It’s a typical weekday. Odds are you slept through your alarm (despite its super-loud setting), half-walked, half-ran to your early-morning class and just finished the last of your reading right before your professor walked into the room. The last thing you’re worrying about is whether or not Iran will have the capability to produce nuclear weapons. Heck, you’re not even sure where Iran is.
Going to school in sunny Miami makes it easy to forget that there is a real world out there. In fact, that is probably what made half the students want to apply. Nevertheless, Iran’s ability towards nuclear proliferation remains a significant threat to the security to the United States-a fact overshadowed by media coverage over whether or not Samuel Alito’s wife was crying during the Senate Judiciary hearings. According to the Dec. 2, 2005, weekly memo produced by the American Israel Public Affairs committee, Iran could have nuclear weapons on disposal within three to five years. Some say more. Some say less.
Why is this a problem? Everyone and their mother now has or claim to have nuclear weapons. In order to prevent the spread of nuclear weapons, Iran became a signatory of the 1968 Nuclear Non-Proliferation Treaty. The NPT calls for all countries that did not have nuclear technology to swear not to obtain nuclear weapons as well as to declare all nuclear activities to the United Nations. However, in 2002, Iran was caught with its hands in the cookie jar when its top-secret nuclear program was leaked out. This surprised most of the international community by its sophistication and its proximity towards reaching nuclear capability. Yes, folks. Iran broke the law.
But it’s more than just breaking the treaty.
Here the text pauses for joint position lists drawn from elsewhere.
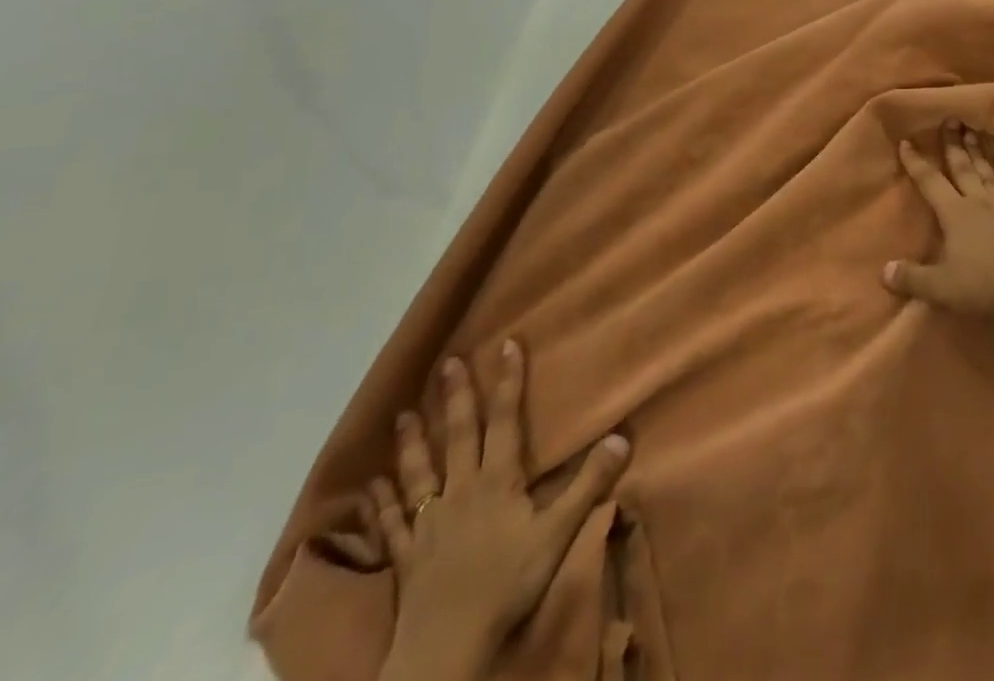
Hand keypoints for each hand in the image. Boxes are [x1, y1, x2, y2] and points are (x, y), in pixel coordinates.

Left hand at [365, 342, 630, 680]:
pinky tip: (371, 487)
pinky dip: (381, 503)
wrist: (445, 650)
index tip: (507, 344)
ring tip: (403, 415)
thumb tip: (622, 436)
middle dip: (456, 398)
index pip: (504, 420)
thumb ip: (589, 484)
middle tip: (448, 364)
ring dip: (412, 443)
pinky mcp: (407, 558)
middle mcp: (459, 492)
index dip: (508, 381)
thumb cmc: (506, 585)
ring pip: (418, 473)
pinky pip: (391, 524)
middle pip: (459, 436)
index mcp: (496, 482)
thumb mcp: (558, 533)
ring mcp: (428, 524)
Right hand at [883, 123, 993, 321]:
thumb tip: (884, 271)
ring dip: (979, 152)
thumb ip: (911, 278)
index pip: (930, 182)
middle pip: (962, 168)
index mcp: (955, 214)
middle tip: (950, 119)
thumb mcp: (939, 288)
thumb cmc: (982, 286)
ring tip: (973, 131)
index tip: (906, 142)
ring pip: (987, 173)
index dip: (916, 163)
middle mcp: (978, 203)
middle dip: (953, 143)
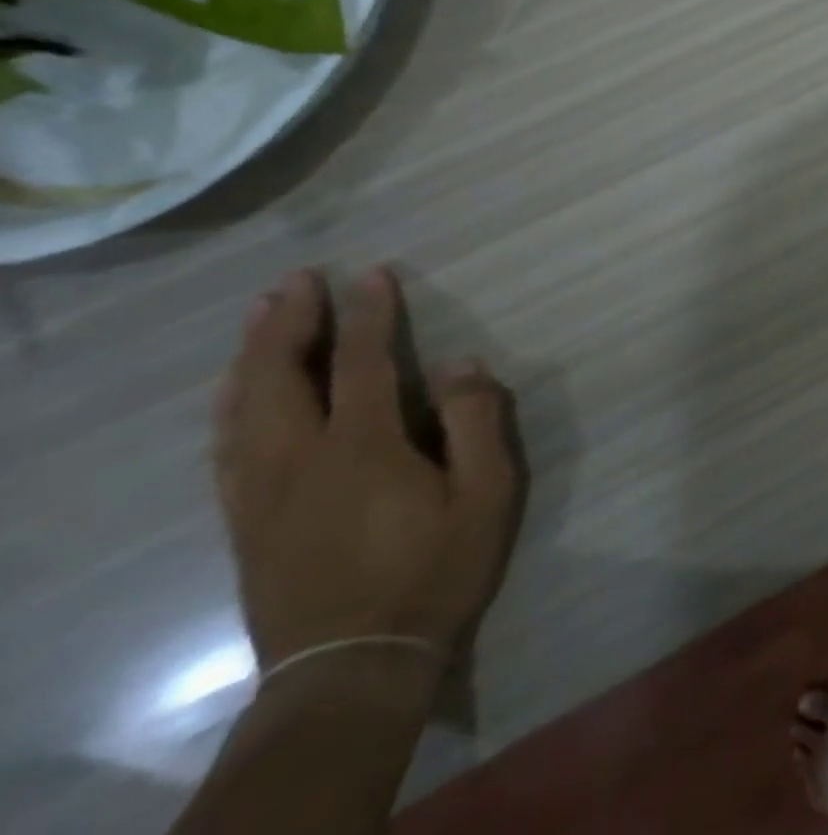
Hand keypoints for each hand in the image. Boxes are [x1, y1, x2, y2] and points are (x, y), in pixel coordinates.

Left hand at [213, 267, 521, 671]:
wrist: (353, 666)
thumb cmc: (435, 570)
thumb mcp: (486, 492)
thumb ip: (476, 420)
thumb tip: (460, 361)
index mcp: (362, 448)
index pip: (361, 362)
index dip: (367, 314)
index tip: (371, 274)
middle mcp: (299, 460)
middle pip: (280, 377)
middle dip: (286, 323)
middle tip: (296, 280)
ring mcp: (261, 493)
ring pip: (241, 409)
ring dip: (250, 355)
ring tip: (259, 317)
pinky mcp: (245, 522)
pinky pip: (226, 448)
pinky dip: (230, 405)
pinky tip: (237, 392)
Unlike Iraq where its nuclear capability was questioned among the international community, both the United States and the European Union remain steadfast in their assurance that allowing what the State Department calls “the world’s ‘most active state sponsor of terrorism” is a bad thing. Iranian President Ahmadinejad (try saying that five times fast) has been spreading vicious remarks towards the United States and Israel including a statement made on Oct. 26 at the World Without Zionism conference saying, “They say its not possible to have a world without the United States and Zionism. But you know this is a possible goal and slogan.”
Despite its claims that their nuclear program was in pursuit for energy resources, both the United States and the European Union have halted negotiations with Iran until it has sworn to abandon its attempts at uranium enrichment, one of the key processes needed to produce a nuclear weapon. Iran has remained defiant on this point. With an unpopular war in Iraq, the only viable solution to stop or slow down Iran’s nuclear capability is to bring Iran to the United Nations Security Council. Only the Security Council has the power to impose economic sanctions against Iran in an effort to force the country into isolation. Without the ability to export its resources (i.e. oil), Iran would be paralyzed.
Nonetheless, the United States would only be too happy if this were the end to its problems. Even if Iran is brought to the Security Council, two of its permanent members are our good ol’ friends: China and Russia. These countries have the ability to veto any regulation the UN might try and impose on Iran. And, due to the fact that both countries rely heavily on Iranian oil in order to power their immense populations, they are likely to use it.
So what are the solutions? Plan A still calls for diplomatic negotiations to try and bring Iran to halt its nuclear program on its own. An unpopular solution is to continue to rid the world’s dependence on petroleum through alternative energy resources such as solar or hydroelectric power. In the meantime, the more active about the subject we can be, the faster we will be able to influence our country to focus on our problem in regards to our nation’s security.